Estate of Wilson
59 N.Y.2d 461, 452 N.E.2d 1228, 465 N.Y.S.2d 900 (1983)
Wilson created a charitable
trust in his will to pay for the
education of boys that graduated from a Canastota High School.
The operative word is
'boys', so no money went to female graduates.
11 years later someone
complained to the US Department of Education that the trust violated the Title
IX section of the 20 U.S.C.
§ 1681, which prevented gender
discrimination in schools.
Although the trust was
private, it required the cooperation of the superintendent to provide
names of those worthy of scholarships, and so if became a Title IX issue.
Canastota stopped providing
the names of potential scholarship graduates to the trustee. The trustee
initiated a proceeding to determine the validity of the trust.
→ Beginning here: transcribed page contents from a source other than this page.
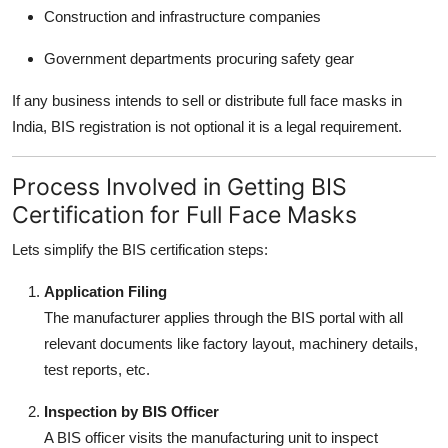
Construction and infrastructure companies
Government departments procuring safety gear
If any business intends to sell or distribute full face masks in
India, BIS registration is not optional it is a legal requirement.
Process Involved in Getting BIS
Certification for Full Face Masks
Lets simplify the BIS certification steps:
Application Filing
The manufacturer applies through the BIS portal with all
relevant documents like factory layout, machinery details,
test reports, etc.
Inspection by BIS Officer
A BIS officer visits the manufacturing unit to inspect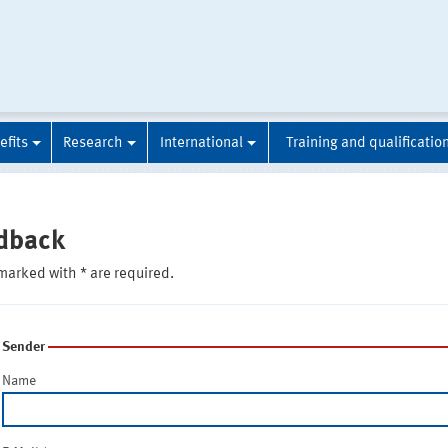
efits
Research
International
Training and qualificatio
dback
marked with * are required.
Sender
Name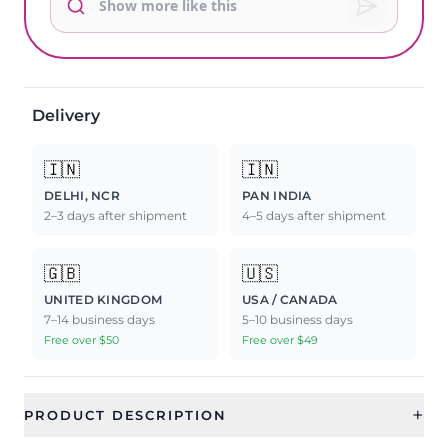
Delivery
🇮🇳
🇮🇳
DELHI, NCR
PAN INDIA
2–3 days after shipment
4–5 days after shipment
🇬🇧
🇺🇸
UNITED KINGDOM
USA / CANADA
7–14 business days
5–10 business days
Free over $50
Free over $49
+
PRODUCT DESCRIPTION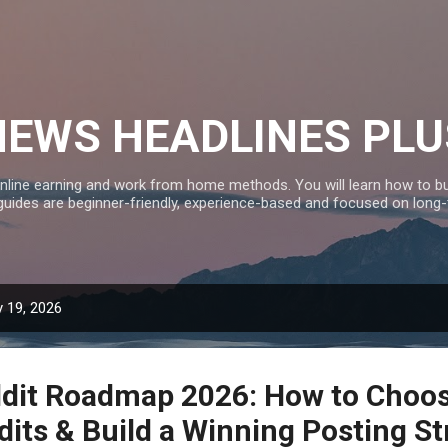
Skip to main content
NEWS HEADLINES PLU
nline earning and work from home methods. You will learn how to bui
 guides are beginner-friendly, experience-based and focused on long
 19, 2026
dit Roadmap 2026: How to Choos
dits & Build a Winning Posting St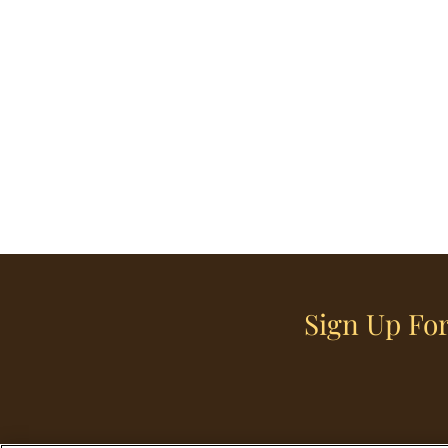
Sign Up For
The Trial Court found that the
trust violated no Federal Statute or regulation prohibiting gender
discrimination. Somebody appealed.
The Appellate Court modified
the Trial Court's ruling, but basically affirmed. Somebody appealed.
The Appellate Court found
that the superintendent should be out of the loop, so they modified the
provision of the trust so that male students could apply to the trustee
directly.
Around the same time, a second
case with similar facts arose:
In Estate of Johnson, Johnson created a trust to be applied to
creating scholarships for male students. The trustees were to be the
Board of Education and the Principal of the high school. The school
balked at the provision and refused to participate.
The Trial Court in Johnson decided to replace the Board of Education and
Principal with a private trustee.
The Appellate Court in Johnson felt that this amounted to the State sanctioning
gender discrimination and overturned the Trial Court, deciding instead to
go with the original language of the trust, but replace the word 'men'
with 'students' to make it a gender-neutral scholarship administered by
the school.
The New York Supreme Court
consolidated the two cases.
The New York Supreme Court
affirmed Wilson and reversed Johnson.
Basically, in Wilson the New
York Supreme Court said that, as long as the school wasn't directly
involved, the trust and scholarship was a completely private endeavor and
wasn't covered by Title IX or the
14th Amendment.
"The 14th
Amendment does not require that the
State exercise the full extent of its power to eradicate private
discrimination. It is only when the State itself discriminates, compels
another to discriminate, or allows another to assume its function and
discriminate that such discrimination will implicate the
amendment."
The New York Supreme Court
said that a trust couldn't fail because of the lack of a trustee. In
Johnson, the problem was that the school refused to administer the trust
as written. The proper action was to replace the trustee (the school)
with someone willing to do the job (a private trustee), not to modify the
terms of the trust.
Modifying the terms of a
trust because it is impossible to meet them as written is known as cy
pres, and should only be done as a
last resort.
Cy pres is only available for charitable
trusts. You could never use cy
pres to fix a personal
trust.
In Johnson (as well as
Wilson), the courts could have met the intent of the settlor by appointing a different trustee. This was
a better solution than changing the terms of the trust to something the settlors didn't intend.
The Court had a good public
policy reason for wanting to find these trusts were valid. There were
many more trusts that benefited girls than benefited boys, and the
decision in this case could have invalidated all of those trusts.